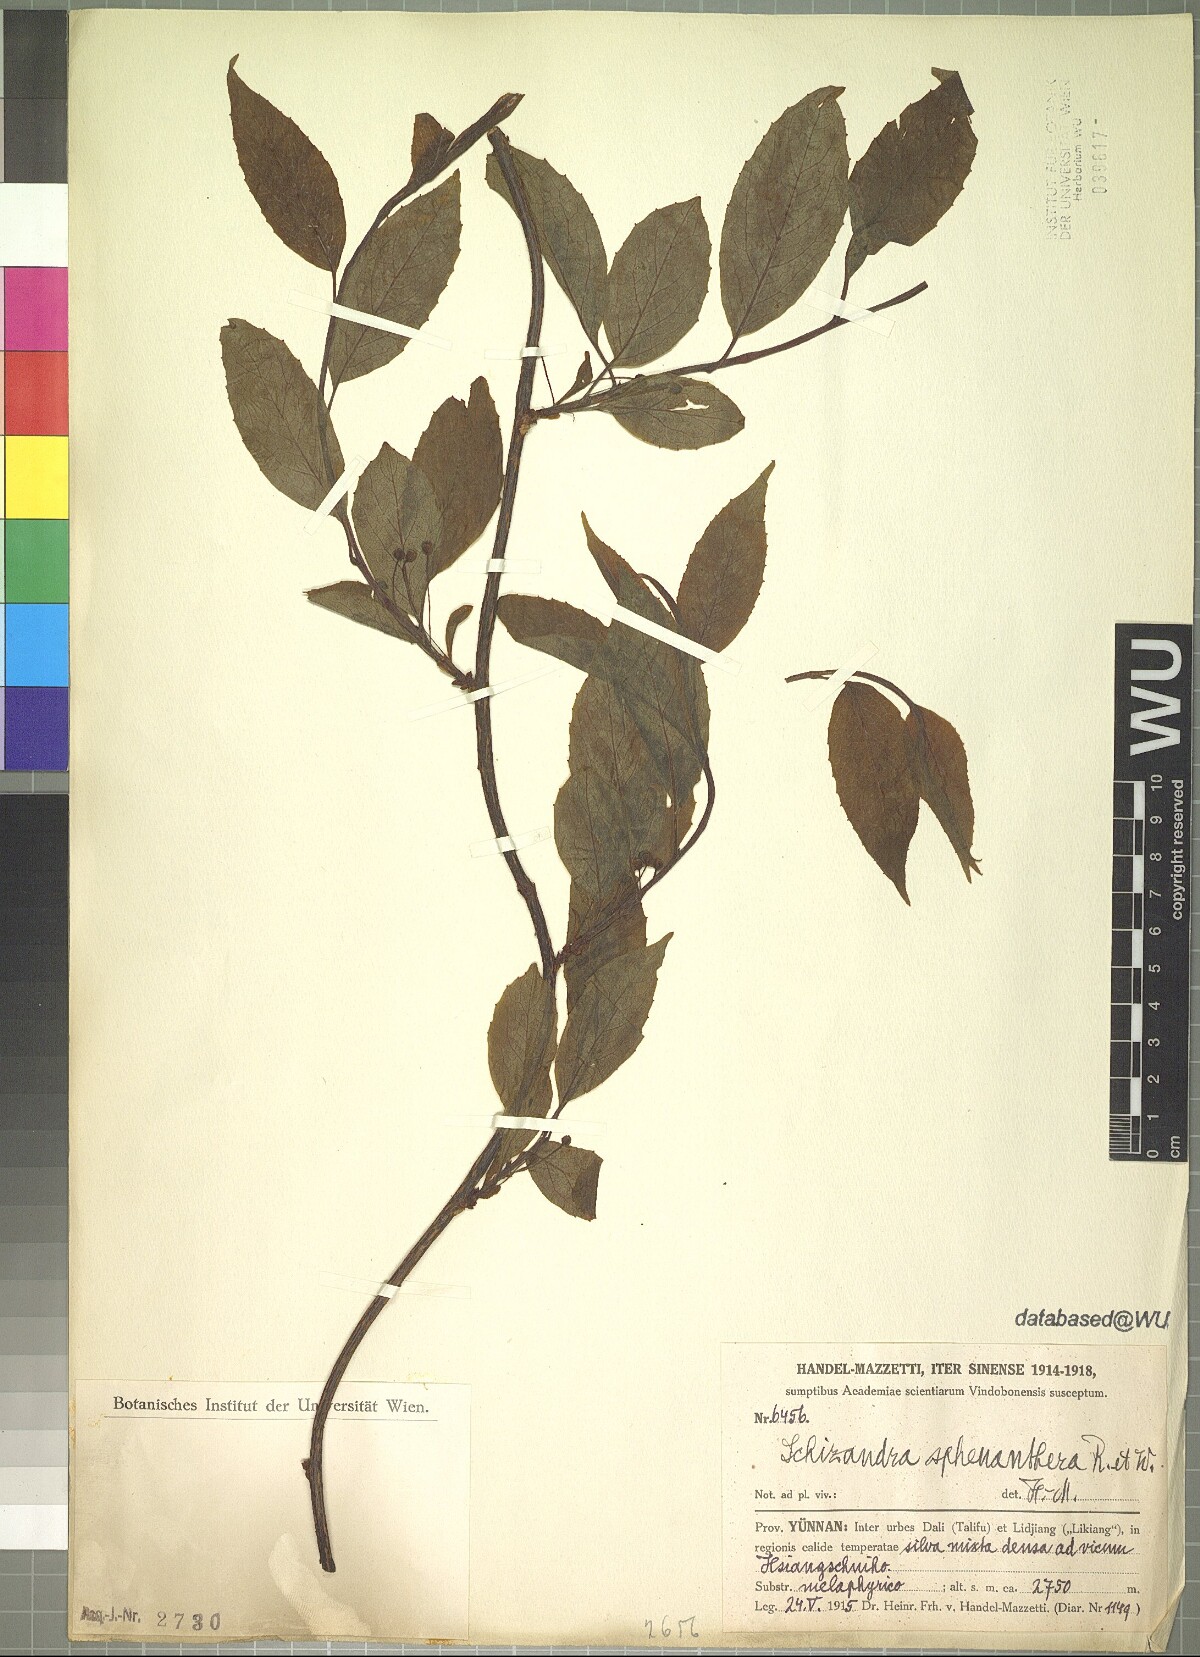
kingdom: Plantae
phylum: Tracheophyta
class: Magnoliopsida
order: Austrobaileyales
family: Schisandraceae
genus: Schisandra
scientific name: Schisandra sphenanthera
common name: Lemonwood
·····
> WHAT YOU SHOULD DO:
Can you copy every line of the records above word for word, leaving the pictures out?

> WRITTEN SOLUTION:
kingdom: Plantae
phylum: Tracheophyta
class: Magnoliopsida
order: Austrobaileyales
family: Schisandraceae
genus: Schisandra
scientific name: Schisandra sphenanthera
common name: Lemonwood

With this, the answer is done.